“Strange World” is the third of three movies I saw during the Thanksgiving weekend. This animated family adventure received a CinemaScore rating of a B by moviegoers. Being the first Walt Disney Animation Studios movie to score below an A- in 30 years. I had three serious problems with this movie that could explain why it bombed at the theaters.
“Strange World” begins about the famous explorer Jaeger Clade, and his young son, Searcher. They search for a passage through the snow-bound mountains surrounding their town. No one has ever traveled beyond those mountains to see what was on the other side.
Father and son have an argument when Searcher wants to look at a plant in the snow. Jaeger dismisses the plant—and his son—as being unimportant. He continues on without the expedition team.
The story fast forward 25 years.
Searcher is a farmer raising acres of Pando, the plant he discovered in the mountains. The Pando fruit is used as an energy source for the town. The town’s technology shifted from horse and buggy to flying vehicles.
Searcher’s son, Ethan, wants to be an explorer like his missing grandfather and doesn’t want to be a farmer. A constant source of friction between father and son.
One evening, Callisto Mal, president of the town and former member of Jaeger’s expedition team, drops in with her airship. She tells Searcher that the Pando plant is dying off elsewhere and its root system is rotting underground. She wants him to go with her into a massive sinkhole to find the root cause.
Searcher agrees to go despite protests that he’s not an explorer anymore. Ethan and his dog, Legend, stow away on the airship. And Ethan’s mom, Meriden, chases after the airship in her crop duster. You can’t have a family adventure without the entire family.
Searcher and Legend get separated from the airship on the way down. They encounter Jaeger who spent 25 years underground after failing to go through the mountains. The father-son conflict between these two starts all over again. Especially when Jaeger finds out he’s a grandfather and Ethan wants to be an explorer.
They discover that they’re inside a creature that is falling ill from the Pando plants. Saving the creature means killing off the Pando plant. Callisto doesn’t like that as the town will be without an energy source and she tries to stop the Clades.
A little blue creature convinces all of them to take the right action that saves everyone.
Problem 1: Family Dynamics
The first problem was the father-son conflict across three generations being heavy handed throughout the movie. That was appropriate when Jaeger and Searcher parted ways at the beginning.

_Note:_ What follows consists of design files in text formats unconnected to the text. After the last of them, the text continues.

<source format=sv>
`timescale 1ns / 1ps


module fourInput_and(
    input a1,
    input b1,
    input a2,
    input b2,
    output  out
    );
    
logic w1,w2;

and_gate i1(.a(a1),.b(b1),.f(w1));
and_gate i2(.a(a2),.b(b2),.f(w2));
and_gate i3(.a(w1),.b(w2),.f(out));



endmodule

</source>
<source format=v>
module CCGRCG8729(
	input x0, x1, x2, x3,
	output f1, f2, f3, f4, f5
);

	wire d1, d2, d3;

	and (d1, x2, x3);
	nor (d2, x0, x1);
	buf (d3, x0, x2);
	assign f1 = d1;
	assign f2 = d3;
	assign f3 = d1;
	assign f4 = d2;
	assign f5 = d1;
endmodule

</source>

The heavy handedness continued for Searcher and Ethan, and after Jaeger and Searcher reunited.
Moviegoers don’t want to be browbeaten with a family dynamic that they could get at home.

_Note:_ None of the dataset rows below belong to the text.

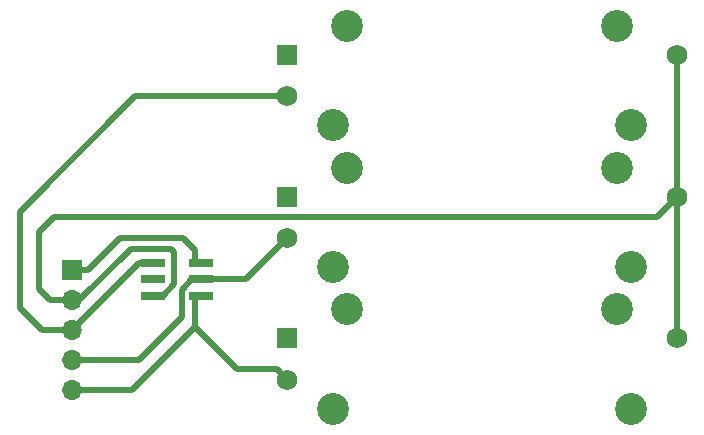
<source format=gbr>
G04 #@! TF.GenerationSoftware,KiCad,Pcbnew,5.0.2-bee76a0~70~ubuntu18.04.1*
G04 #@! TF.CreationDate,2020-01-17T11:17:40+01:00*
G04 #@! TF.ProjectId,tcut1350_test,74637574-3133-4353-905f-746573742e6b,rev?*
G04 #@! TF.SameCoordinates,Original*
G04 #@! TF.FileFunction,Copper,L1,Top*
G04 #@! TF.FilePolarity,Positive*
%FSLAX46Y46*%
G04 Gerber Fmt 4.6, Leading zero omitted, Abs format (unit mm)*
G04 Created by KiCad (PCBNEW 5.0.2-bee76a0~70~ubuntu18.04.1) date Fr 17 Jan 2020 11:17:40 CET*
%MOMM*%
%LPD*%
G01*
G04 APERTURE LIST*
G04 #@! TA.AperFunction,SMDPad,CuDef*
%ADD10R,2.000000X0.700000*%
G04 #@! TD*
G04 #@! TA.AperFunction,ComponentPad*
%ADD11R,1.700000X1.700000*%
G04 #@! TD*
G04 #@! TA.AperFunction,ComponentPad*
%ADD12O,1.700000X1.700000*%
G04 #@! TD*
G04 #@! TA.AperFunction,ComponentPad*
%ADD13R,1.750000X1.750000*%
G04 #@! TD*
G04 #@! TA.AperFunction,ComponentPad*
%ADD14C,1.750000*%
G04 #@! TD*
G04 #@! TA.AperFunction,ComponentPad*
%ADD15C,2.700000*%
G04 #@! TD*
G04 #@! TA.AperFunction,Conductor*
%ADD16C,0.500000*%
G04 #@! TD*
G04 APERTURE END LIST*
D10*
G04 #@! TO.P,J1,5*
G04 #@! TO.N,Net-(J1-Pad5)*
X12950000Y-24000000D03*
G04 #@! TO.P,J1,6*
G04 #@! TO.N,GND*
X12950000Y-25400000D03*
G04 #@! TO.P,J1,4*
G04 #@! TO.N,Net-(J1-Pad4)*
X12950000Y-22600000D03*
G04 #@! TO.P,J1,3*
G04 #@! TO.N,+3V3*
X17050000Y-22600000D03*
G04 #@! TO.P,J1,2*
G04 #@! TO.N,Net-(J1-Pad2)*
X17050000Y-24000000D03*
G04 #@! TO.P,J1,1*
G04 #@! TO.N,Net-(J1-Pad1)*
X17050000Y-25400000D03*
G04 #@! TD*
D11*
G04 #@! TO.P,J2,1*
G04 #@! TO.N,+3V3*
X6100000Y-23200000D03*
D12*
G04 #@! TO.P,J2,2*
G04 #@! TO.N,GND*
X6100000Y-25740000D03*
G04 #@! TO.P,J2,3*
G04 #@! TO.N,Net-(J1-Pad4)*
X6100000Y-28280000D03*
G04 #@! TO.P,J2,4*
G04 #@! TO.N,Net-(J1-Pad2)*
X6100000Y-30820000D03*
G04 #@! TO.P,J2,5*
G04 #@! TO.N,Net-(J1-Pad1)*
X6100000Y-33360000D03*
G04 #@! TD*
D13*
G04 #@! TO.P,RV1,1*
G04 #@! TO.N,Net-(RV1-Pad1)*
X24335001Y-17000000D03*
D14*
G04 #@! TO.P,RV1,2*
G04 #@! TO.N,Net-(J1-Pad2)*
X24335001Y-20500000D03*
G04 #@! TO.P,RV1,3*
G04 #@! TO.N,GND*
X57335001Y-17000000D03*
D15*
G04 #@! TO.P,RV1,MP*
G04 #@! TO.N,N/C*
X29435001Y-14550000D03*
X52235001Y-14550000D03*
X28235001Y-22950000D03*
X53435001Y-22950000D03*
G04 #@! TD*
G04 #@! TO.P,RV2,MP*
G04 #@! TO.N,N/C*
X53435001Y-10950000D03*
X28235001Y-10950000D03*
X52235001Y-2550000D03*
X29435001Y-2550000D03*
D14*
G04 #@! TO.P,RV2,3*
G04 #@! TO.N,GND*
X57335001Y-5000000D03*
G04 #@! TO.P,RV2,2*
G04 #@! TO.N,Net-(J1-Pad4)*
X24335001Y-8500000D03*
D13*
G04 #@! TO.P,RV2,1*
G04 #@! TO.N,Net-(RV2-Pad1)*
X24335001Y-5000000D03*
G04 #@! TD*
G04 #@! TO.P,RV3,1*
G04 #@! TO.N,Net-(RV3-Pad1)*
X24335001Y-29000000D03*
D14*
G04 #@! TO.P,RV3,2*
G04 #@! TO.N,Net-(J1-Pad1)*
X24335001Y-32500000D03*
G04 #@! TO.P,RV3,3*
G04 #@! TO.N,GND*
X57335001Y-29000000D03*
D15*
G04 #@! TO.P,RV3,MP*
G04 #@! TO.N,N/C*
X29435001Y-26550000D03*
X52235001Y-26550000D03*
X28235001Y-34950000D03*
X53435001Y-34950000D03*
G04 #@! TD*
D16*
G04 #@! TO.N,GND*
X57335001Y-6237436D02*
X57335001Y-29000000D01*
X57335001Y-5000000D02*
X57335001Y-6237436D01*
X6760000Y-25740000D02*
X6100000Y-25740000D01*
X13800000Y-25400000D02*
X14800000Y-24400000D01*
X13450000Y-25400000D02*
X13800000Y-25400000D01*
X14800000Y-21700000D02*
X14500000Y-21400000D01*
X14800000Y-24400000D02*
X14800000Y-21700000D01*
X11100000Y-21400000D02*
X6760000Y-25740000D01*
X14500000Y-21400000D02*
X11100000Y-21400000D01*
X4600000Y-18700000D02*
X55635001Y-18700000D01*
X55635001Y-18700000D02*
X57335001Y-17000000D01*
X3300000Y-20000000D02*
X4600000Y-18700000D01*
X3300000Y-24800000D02*
X3300000Y-20000000D01*
X6100000Y-25740000D02*
X4240000Y-25740000D01*
X4240000Y-25740000D02*
X3300000Y-24800000D01*
G04 #@! TO.N,Net-(J1-Pad4)*
X11780000Y-22600000D02*
X6100000Y-28280000D01*
X13450000Y-22600000D02*
X11780000Y-22600000D01*
X6100000Y-28280000D02*
X3580000Y-28280000D01*
X3580000Y-28280000D02*
X1700000Y-26400000D01*
X1700000Y-26400000D02*
X1700000Y-18300000D01*
X11500000Y-8500000D02*
X24335001Y-8500000D01*
X1700000Y-18300000D02*
X11500000Y-8500000D01*
G04 #@! TO.N,+3V3*
X7450000Y-23200000D02*
X10150000Y-20500000D01*
X6100000Y-23200000D02*
X7450000Y-23200000D01*
X10150000Y-20500000D02*
X15500000Y-20500000D01*
X16550000Y-21550000D02*
X16550000Y-22600000D01*
X15500000Y-20500000D02*
X16550000Y-21550000D01*
G04 #@! TO.N,Net-(J1-Pad2)*
X16550000Y-24000000D02*
X20835001Y-24000000D01*
X21800000Y-23035001D02*
X24335001Y-20500000D01*
X20835001Y-24000000D02*
X21800000Y-23035001D01*
X11780000Y-30820000D02*
X6100000Y-30820000D01*
X15400000Y-27200000D02*
X11780000Y-30820000D01*
X15400000Y-24889998D02*
X15400000Y-27200000D01*
X16550000Y-24000000D02*
X16289998Y-24000000D01*
X16289998Y-24000000D02*
X15400000Y-24889998D01*
G04 #@! TO.N,Net-(J1-Pad1)*
X23460002Y-31625001D02*
X20125001Y-31625001D01*
X24335001Y-32500000D02*
X23460002Y-31625001D01*
X16550000Y-28050000D02*
X16550000Y-25400000D01*
X20125001Y-31625001D02*
X16550000Y-28050000D01*
X11240000Y-33360000D02*
X16550000Y-28050000D01*
X6100000Y-33360000D02*
X11240000Y-33360000D01*
G04 #@! TD*
M02*

</source>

Problem 2: Strange World Ending
The second problem was the satellite view of the town and the creature that it was on. A ginormous sea turtle on a water world without any visible landmass. This ending begs for more questions.

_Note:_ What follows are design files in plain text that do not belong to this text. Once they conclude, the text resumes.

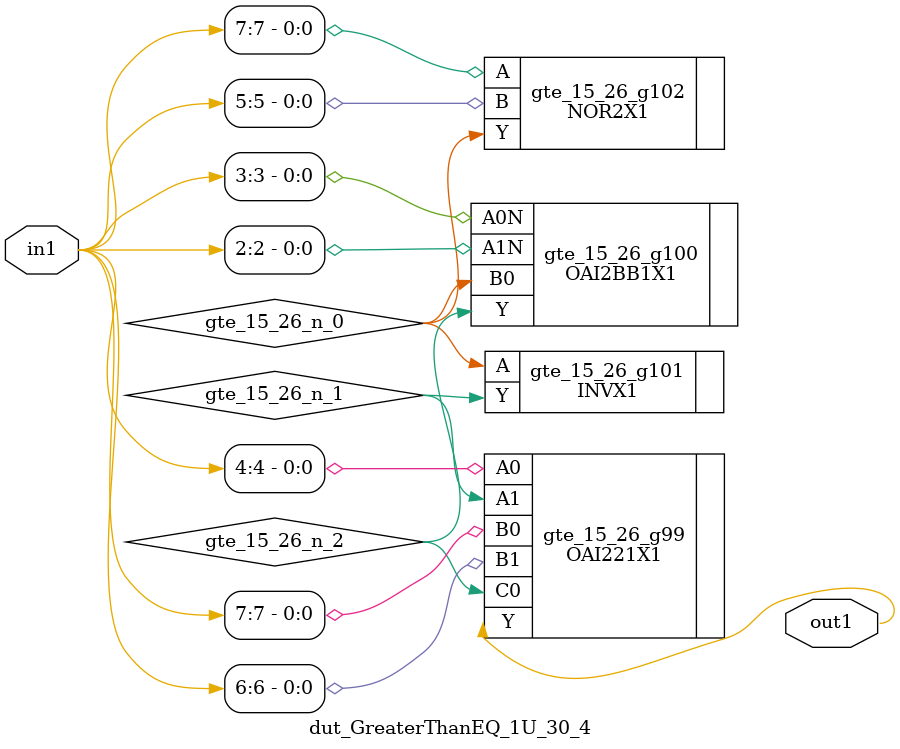
<source format=v>
`timescale 1ps / 1ps


module dut_GreaterThanEQ_1U_30_4(in1, out1);
  input [7:0] in1;
  output out1;
  wire [7:0] in1;
  wire out1;
  wire gte_15_26_n_0, gte_15_26_n_1, gte_15_26_n_2;
  OAI221X1 gte_15_26_g99(.A0 (in1[4]), .A1 (gte_15_26_n_1), .B0
       (in1[7]), .B1 (in1[6]), .C0 (gte_15_26_n_2), .Y (out1));
  OAI2BB1X1 gte_15_26_g100(.A0N (in1[3]), .A1N (in1[2]), .B0
       (gte_15_26_n_0), .Y (gte_15_26_n_2));
  INVX1 gte_15_26_g101(.A (gte_15_26_n_0), .Y (gte_15_26_n_1));
  NOR2X1 gte_15_26_g102(.A (in1[7]), .B (in1[5]), .Y (gte_15_26_n_0));
endmodule



</source>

- How did these people get on the back of a ginormous sea turtle?
- Where did this ginormous sea turtle come from?
- Could a water world give rise to this kind of life?
If they went with the Gaia hypothesis, where the planet was a living entity, that would make sense.
If they went with the cosmic turtle, where the world exists on the back of a turtle in space, that would make sense.
But a town on a ginormous sea turtle on a water world doesn’t make sense.
Problem 3: Wakanda Forever
The third problem was that “Strange World” came out two weeks after “Wakanda Forever” hit theaters. “Wakanda Forever” had a better family dynamic, an ending that made sense, and a built-in audience that wanted to see it.
“Strange World” wasn’t a bad movie but it does deserve the solid B-rating that moviegoers gave it. Starts streaming on Disney Plus on Friday, December 23, 2022.